Friday, March 6, 2020

FSB Launches Campaign Against Those Who Collect 50-Year-Old Soviet Topographic Maps

Paul Goble

            Staunton, March 1 – As part of the effort the Kremlin began in 2012 to close Russia off from the West, the FSB has launched a campaign to arrest and imprison those who have purchased USSR-era topographic maps that the Soviet defense ministry had classified as secret but that have been freely available for sale since 1991.

            In Soviet times, maps and especially topographic maps were among the most sensitive products of the military establishment given that its officers acted on the assumption that foreign intelligence services would value them as they laid their plans to plot uprisings within the USSR or to invade the country.

            Virtually all maps produced by the Soviet defense ministry were classified secret, including many that had they appeared in other country would not have been restricted in any way.
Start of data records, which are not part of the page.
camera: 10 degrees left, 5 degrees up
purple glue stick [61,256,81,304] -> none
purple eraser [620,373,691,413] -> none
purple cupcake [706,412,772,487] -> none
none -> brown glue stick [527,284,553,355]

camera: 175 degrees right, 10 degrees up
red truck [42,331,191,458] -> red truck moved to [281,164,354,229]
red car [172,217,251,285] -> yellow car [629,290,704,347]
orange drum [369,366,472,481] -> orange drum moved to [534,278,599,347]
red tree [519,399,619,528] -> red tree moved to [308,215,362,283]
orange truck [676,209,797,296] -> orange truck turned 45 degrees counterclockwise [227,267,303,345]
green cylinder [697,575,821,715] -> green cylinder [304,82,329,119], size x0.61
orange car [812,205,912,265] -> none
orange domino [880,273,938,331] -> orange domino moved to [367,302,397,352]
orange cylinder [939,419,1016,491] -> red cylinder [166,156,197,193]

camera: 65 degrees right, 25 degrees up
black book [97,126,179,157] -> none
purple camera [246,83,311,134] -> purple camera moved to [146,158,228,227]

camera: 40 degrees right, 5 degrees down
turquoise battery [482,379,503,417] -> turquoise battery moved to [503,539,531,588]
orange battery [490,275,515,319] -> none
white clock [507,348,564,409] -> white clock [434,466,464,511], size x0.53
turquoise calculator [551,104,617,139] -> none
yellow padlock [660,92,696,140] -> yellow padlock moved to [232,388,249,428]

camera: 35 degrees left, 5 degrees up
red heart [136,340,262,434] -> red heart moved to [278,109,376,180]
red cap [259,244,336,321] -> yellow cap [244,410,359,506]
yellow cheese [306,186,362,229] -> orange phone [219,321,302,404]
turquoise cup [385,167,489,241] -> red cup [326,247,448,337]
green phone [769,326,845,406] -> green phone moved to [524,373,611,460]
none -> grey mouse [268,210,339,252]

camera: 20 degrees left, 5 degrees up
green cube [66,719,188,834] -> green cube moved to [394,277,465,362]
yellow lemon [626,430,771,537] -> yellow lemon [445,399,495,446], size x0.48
But with the demise of the USSR, these maps were sold freely – there were even special stores that dealt in them – and with the rise of the Internet they became widely available.

            On the one hand, Russians and others could purchase them online, either from Russian outlets or foreign ones; and on the other, the digital revolution meant that many of these maps were available in electronic formats which made them easier to acquire and make use of for tourism, searches, or research.

            The original classification notation was seldom removed; but it was seldom respected either. Most saw this as a “survival of the Soviet past” that could be safely ignored.  And for more than two decades after 1991, they were right to do so. But now the situation has changed, and the FSB has decided to go after the owners of these maps.

            The powers that be seem to be motivated by two things: a desire to cut Russia off from the rest of the world by playing up the idea that the country is “a besieged fortress” surrounded by enemies just waiting to invade and a calculation that such arrests will put them in good stead with the powers that be and lead to promotion and other forms of preferment. 

            Just how far this has gone is highlighted in a remarkable article by Tatyana Voltskaya for the SeverReal portal about the case of one Russian who acquired these maps to help find graves of those lost in Russia’s wars and has now been forced to flee abroad and seek asylum lest he be sent to a Russian prison for four years (

            Anton Kolomitsyn, an explorer who often helped find the graves of Soviet soldiers and the victims of Stalin’s crimes, admits that he has put together one of the largest private libraries of Soviet topographic maps around, something critical to the exploration of areas where there are few roads or other ways to orient oneself.

            He has been honored for his work, but beginning two years ago, the FSB began a case against him because of 50-year-old military topographic maps of the Kola peninsula that were in his possession.  First, they asked him simply to give up the maps, which he had no basis to know where in fact classified. Then, they came back and wanted to arrest him and send him to jail for four years.

            Kolomitsyn is now living in a refugee camp in the Netherlands and is waiting for a decision on asylum, and he says he is very afraid that the Dutch will send him to Finland rather than grant him asylum in their country. That could represent a real danger for him because there are so many Russians and Russian agents in Finland.

            He remains nonplussed by what is happening because in his view, “even if there is something important in these maps, they are all the same available in the West,” making the launching of cases against Russians who have them absurd.  But the FSB and the Kremlin have their own reasons for taking such actions.